Sejarah Muay Thai dimulai sejak abad ke-13 sebagai teknik bertahan diri para prajurit Thailand. Dulu, teknik mematikan yang menargetkan sendi dan kepala merupakan bagian dari Muay Thai, namun kini dianggap berbahaya dan dihapuskan. Muay Thai berkembang di berbagai lapisan masyarakat, bahkan hingga ke keluarga kerajaan. Tradisi bela diri ini dianggap meniru persenjataan kuno dengan tangan, lutut, dan kaki menyerupai senjata.
Berbeda dengan Tinju, Muay Thai menggunakan delapan tungkai dalam pertarungan dan juga memperbolehkan serangan dalam posisi clinch. Petinju Muay Thai harus siap transisi cepat dari pukulan ke tendangan atau serangan lainnya. Boxing memiliki teknik pukulan yang lebih presisi dan fokus pada kedua tangan, sedangkan Muay Thai lebih variatif dengan serangan lainnya termasuk tendangan, siku, dan lutut. Perbedaan lainnya antara keduanya meliputi mekanisme pukulan, gerakan kuda-kuda, ritme serangan, gerakan kepala, dan perlengkapan bertanding.
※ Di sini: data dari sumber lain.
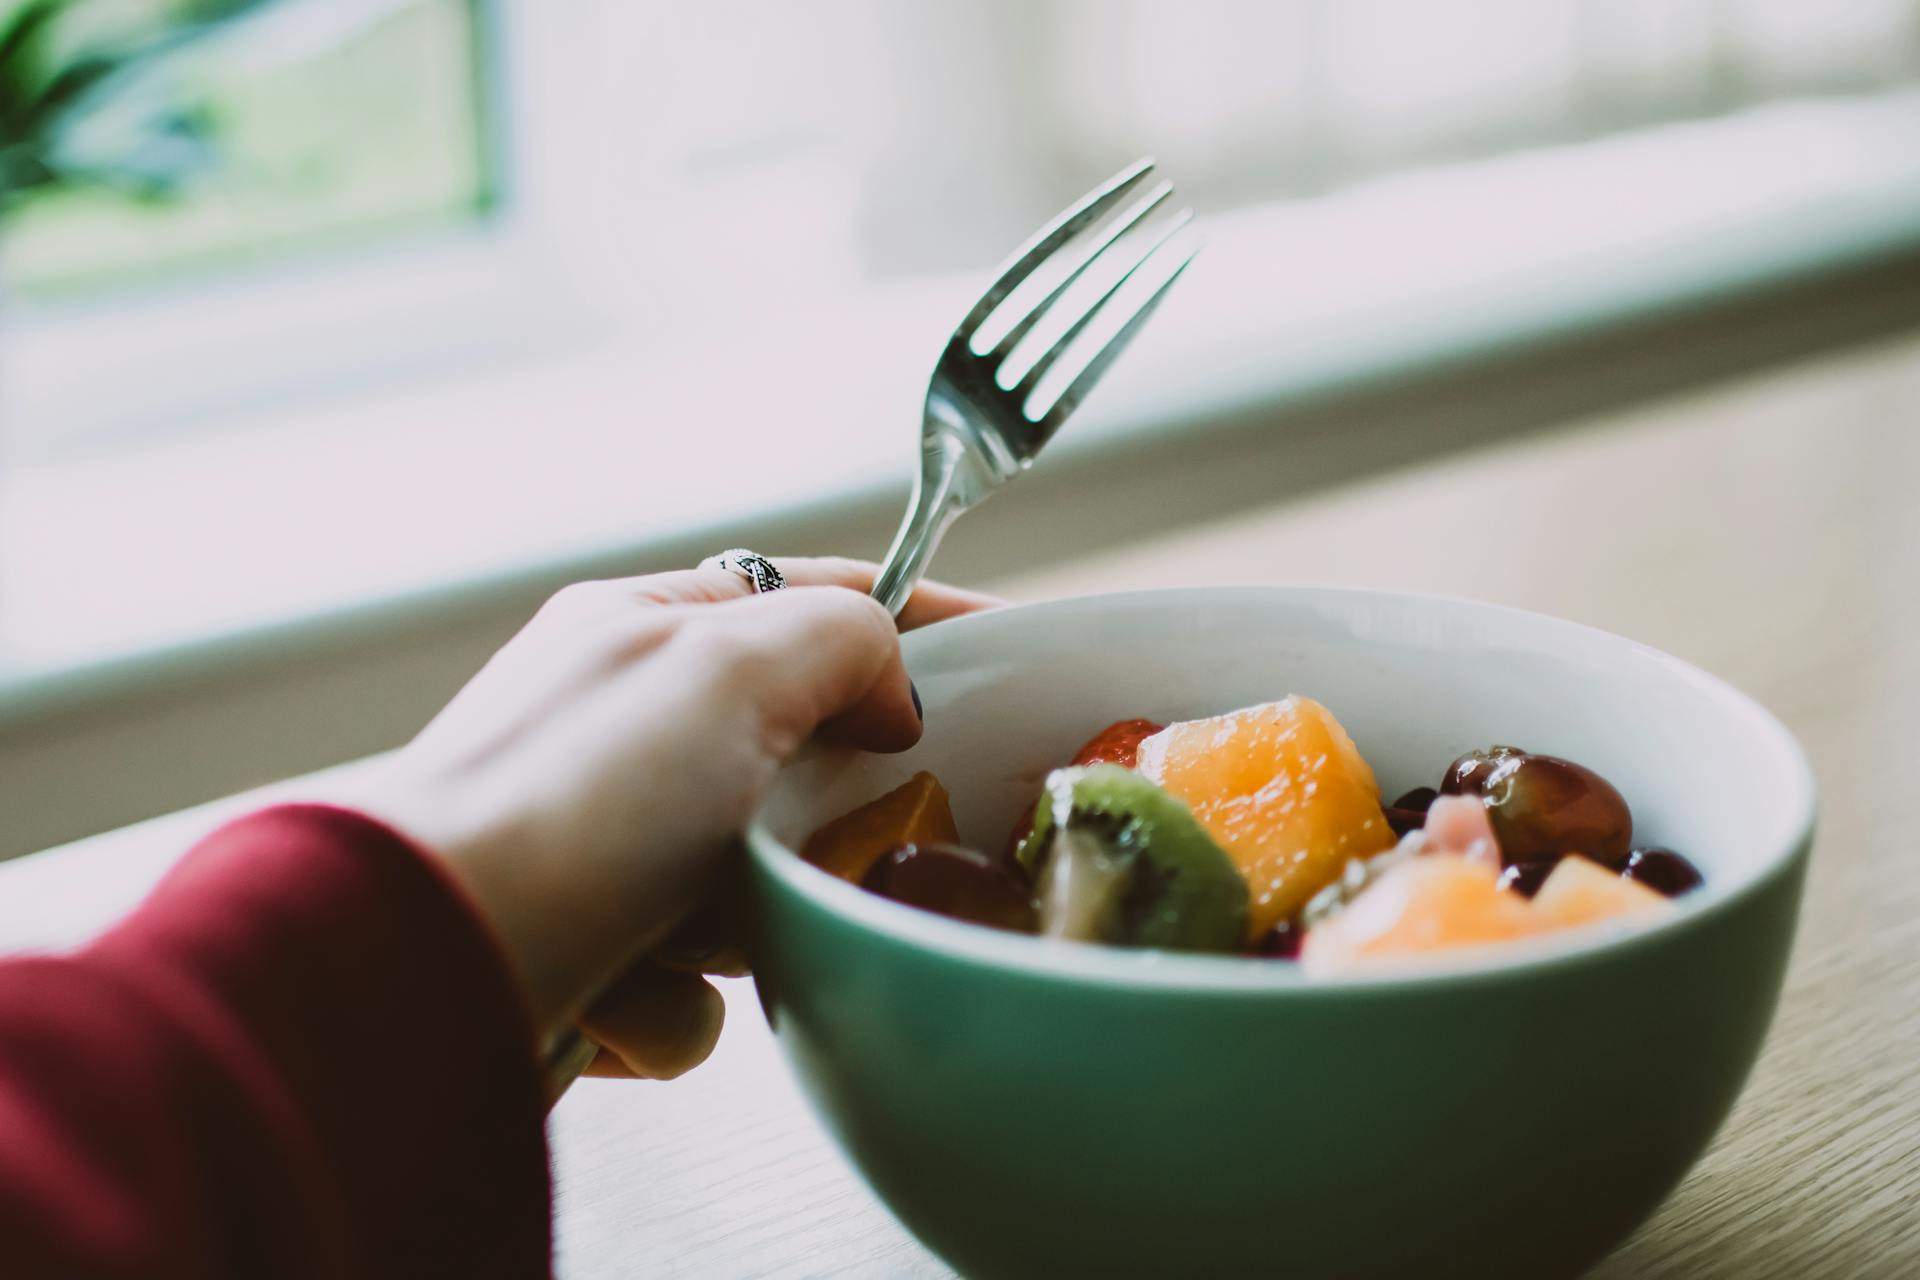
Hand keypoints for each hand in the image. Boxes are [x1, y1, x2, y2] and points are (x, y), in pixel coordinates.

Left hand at [347, 558, 998, 1077]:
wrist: (425, 965)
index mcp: (645, 630)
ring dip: (739, 920)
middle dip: (821, 819)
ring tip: (687, 928)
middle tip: (834, 845)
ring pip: (752, 883)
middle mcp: (617, 728)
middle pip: (796, 760)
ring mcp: (598, 845)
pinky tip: (621, 988)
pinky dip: (671, 996)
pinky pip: (693, 980)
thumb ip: (839, 638)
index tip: (1016, 645)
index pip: (815, 598)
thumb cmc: (570, 799)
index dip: (922, 619)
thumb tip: (889, 694)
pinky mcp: (586, 953)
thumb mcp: (727, 665)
Muay Thai bisa menjadi pilihan bagi yang ingin belajar bela diri dengan teknik serangan bervariasi, sementara Boxing cocok untuk yang ingin fokus pada pukulan dan stamina. Keduanya merupakan olahraga yang dapat dipelajari baik oleh pemula maupun atlet berpengalaman, tergantung pada tujuan latihan yang diinginkan.